Search code examples
clinuxasciinon-ascii-characters

How to compress Non-ASCII characters to 1 byte in C for Linux?


I have a list of Turkish words. I need to compare their lengths. But since some Turkish characters are non-ASCII, I can't compare their lengths correctly. Non-ASCII Turkish characters holds 2 bytes.

For example:

#include <stdio.h>
#include <string.h>

int main()
{
    char s1[] = "ab";
    char s2[] = "çş";

    printf("%d\n", strlen(s1)); // it prints 2
    printf("%d\n", strlen(s2)); // it prints 4

    return 0;
}

My friend said it's possible to do that in Windows with the line of code below:

system("chcp 1254");

He said that it fills the Turkish chars to the extended ASCII table. However it doesn't work in Linux.

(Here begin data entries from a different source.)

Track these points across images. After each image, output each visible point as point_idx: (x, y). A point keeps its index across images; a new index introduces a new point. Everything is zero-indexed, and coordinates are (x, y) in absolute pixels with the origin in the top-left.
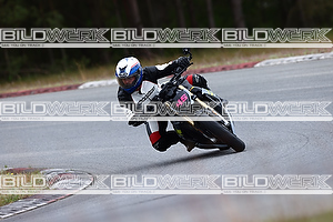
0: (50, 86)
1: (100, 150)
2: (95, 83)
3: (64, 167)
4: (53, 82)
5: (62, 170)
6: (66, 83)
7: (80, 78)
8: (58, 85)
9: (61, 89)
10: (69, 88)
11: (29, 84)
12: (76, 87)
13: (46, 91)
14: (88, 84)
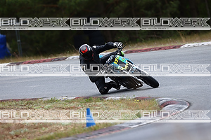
0: (162, 46)
1: (194, 86)
2: (191, 45)
3: (171, 97)
4: (164, 44)
5: (169, 99)
6: (172, 44)
7: (181, 41)
8: (168, 45)
9: (170, 48)
10: (175, 47)
11: (149, 45)
12: (179, 47)
13: (160, 49)
14: (186, 45)
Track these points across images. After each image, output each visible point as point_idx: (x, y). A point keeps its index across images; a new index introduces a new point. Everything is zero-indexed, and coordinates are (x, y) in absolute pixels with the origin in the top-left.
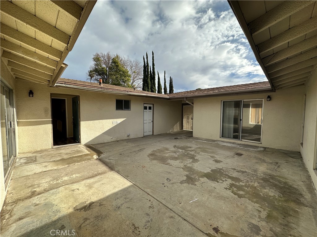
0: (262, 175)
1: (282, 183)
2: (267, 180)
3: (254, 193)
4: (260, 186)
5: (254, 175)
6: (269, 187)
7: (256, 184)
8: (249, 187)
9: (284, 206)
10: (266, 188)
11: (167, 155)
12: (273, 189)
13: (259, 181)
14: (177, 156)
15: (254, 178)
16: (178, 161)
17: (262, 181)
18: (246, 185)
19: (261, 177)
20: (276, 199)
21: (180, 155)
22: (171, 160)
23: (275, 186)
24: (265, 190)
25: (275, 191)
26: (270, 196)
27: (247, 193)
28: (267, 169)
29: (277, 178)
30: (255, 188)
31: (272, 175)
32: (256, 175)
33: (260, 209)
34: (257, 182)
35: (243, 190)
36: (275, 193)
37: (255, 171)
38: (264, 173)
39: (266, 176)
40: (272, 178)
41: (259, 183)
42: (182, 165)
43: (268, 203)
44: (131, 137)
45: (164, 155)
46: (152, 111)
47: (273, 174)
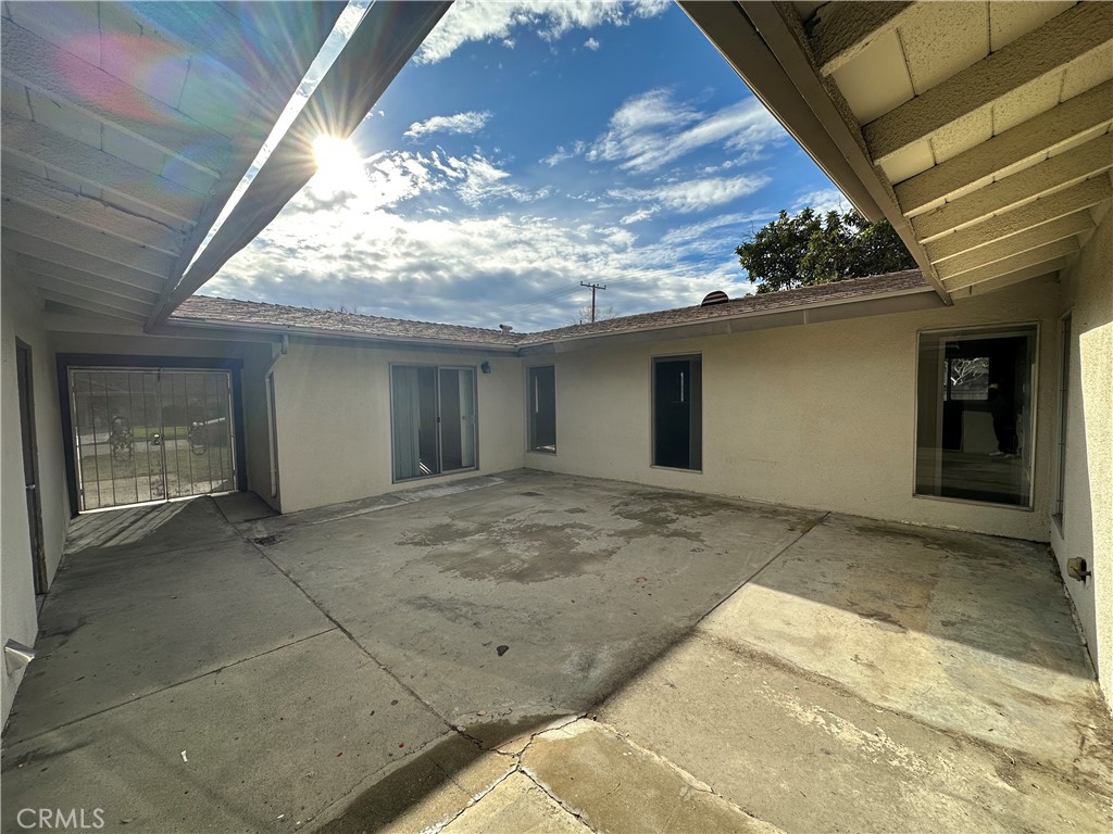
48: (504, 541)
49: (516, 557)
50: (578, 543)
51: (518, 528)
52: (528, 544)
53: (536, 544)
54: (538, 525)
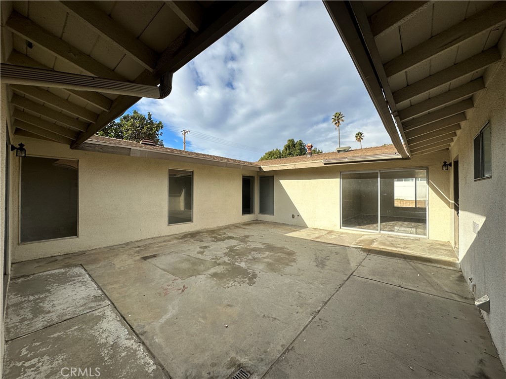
11: (267, 253)
14: (253, 253)
16: (252, 247)
21: (248, 255)
22: (261, 248)
42: (249, 243)
45: (271, 254)
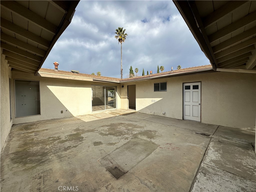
0: (50, 157)
1: (29, 161)
2: (43, 155)
3: (45, 142)
4: (45, 148)
5: (55, 152)
6: (38, 151)
7: (48, 147)
8: (50, 143)
9: (26, 146)
10: (40, 149)
12: (35, 151)
13: (48, 150)
15: (53, 149)
17: (46, 151)
18: (53, 143)
19: (49, 154)
20: (31, 147)
23: (34, 155)
24: (40, 147)
25: (33, 151)
26: (35, 146)
27: (48, 141)
28: (51, 169)
29: (35, 164)
30: (47, 145)
31: (41, 164)
32: (55, 153)
33: (38, 139)
34: (48, 149)
35: (51, 140)
36: (33, 149)
37: (60, 157)
38: (50, 162)
39: (46, 159)
40: (39, 160)
41: (47, 149)
43: (35, 143)
44: (167, 115)
46: (199, 90)
47: (41, 167)
48: (127, 130)
49: (123, 127)
50: (107, 129)
51: (123, 135)
52: (120, 129)
53: (118, 129)
54: (117, 136)
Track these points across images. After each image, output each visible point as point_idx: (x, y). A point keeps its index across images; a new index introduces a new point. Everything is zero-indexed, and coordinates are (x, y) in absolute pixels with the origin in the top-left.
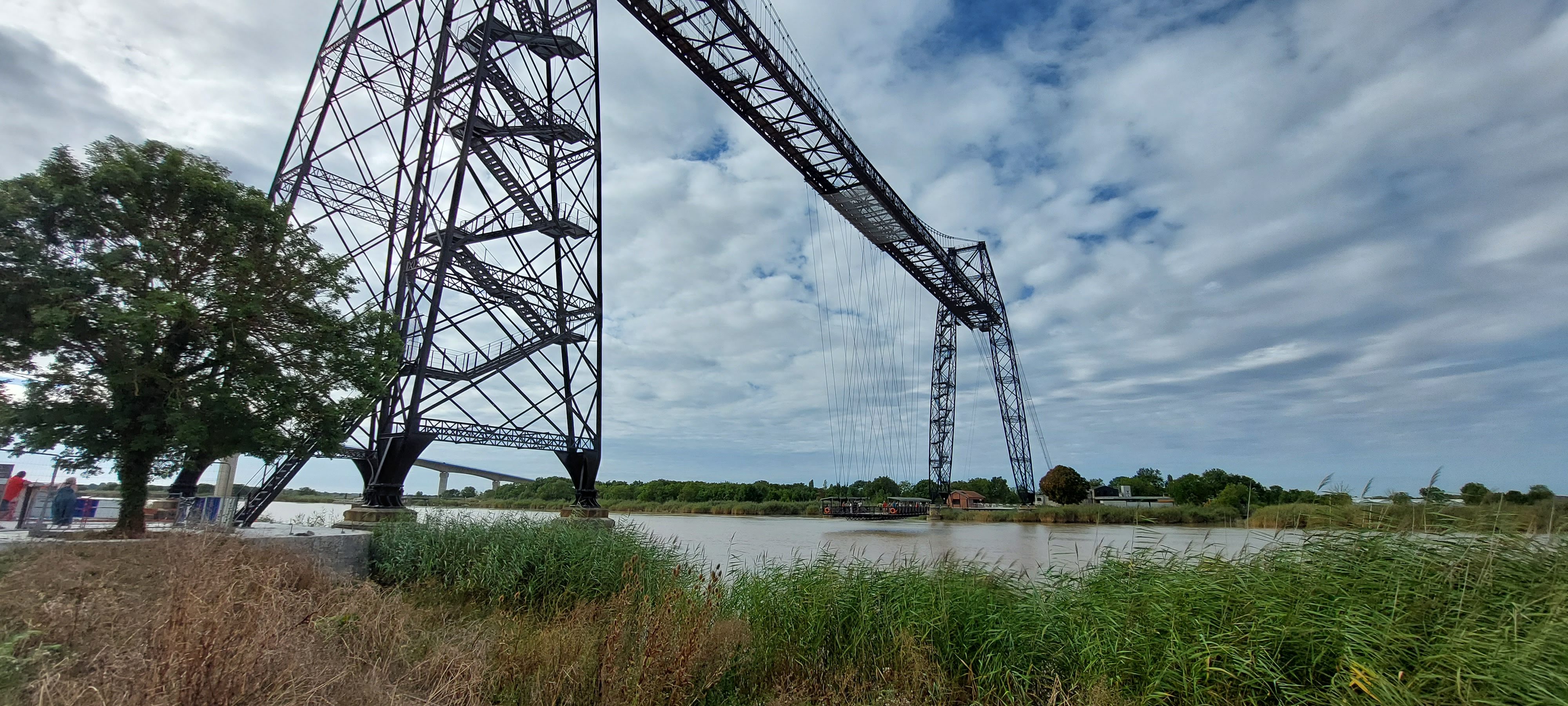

Is there a way to do that in Linux?


Solution

  • One possibility could be to use wide character strings to store words. It does not store characters as one byte but it solves your main problem. To get a set of functions working with your language. The program would look like the following:

    #include <stdio.h>
    #include <string.h>
    #include <wchar.h>
    
    int main()
    {
        wchar_t s1[] = L"ab";
        wchar_t s2[] = L"çş";
    
        printf("%d\n", wcslen(s1)); // it prints 2
        printf("%d\n", wcslen(s2)); // it prints 2
    
        return 0;
    }